▸ The problem
Type out every entry again, character for character.
*** Opening The input ***
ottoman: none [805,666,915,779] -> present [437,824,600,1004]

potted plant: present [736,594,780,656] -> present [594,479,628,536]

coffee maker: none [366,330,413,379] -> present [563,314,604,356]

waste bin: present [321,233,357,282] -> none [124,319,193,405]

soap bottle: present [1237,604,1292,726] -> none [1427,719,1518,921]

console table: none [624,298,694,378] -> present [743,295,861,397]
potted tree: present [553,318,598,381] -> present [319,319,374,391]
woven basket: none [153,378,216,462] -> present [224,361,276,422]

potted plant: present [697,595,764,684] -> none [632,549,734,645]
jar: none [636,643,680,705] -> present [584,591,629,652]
*** Closing The input ***
▸ Worked solution
ottoman: none [805,666,915,779] -> present [437,824,600,1004]

potted plant: present [736,594,780,656] -> present [594,479,628,536]

coffee maker: none [366,330,413,379] -> present [563,314,604,356]

waste bin: present [321,233,357,282] -> none [124,319,193,405]

soap bottle: present [1237,604,1292,726] -> none [1427,719,1518,921]

console table: none [624,298,694,378] -> present [743,295,861,397]
potted tree: present [553,318,598,381] -> present [319,319,374,391]
woven basket: none [153,378,216,462] -> present [224,361,276,422]

potted plant: present [697,595,764,684] -> none [632,549,734,645]
jar: none [636,643,680,705] -> present [584,591,629,652]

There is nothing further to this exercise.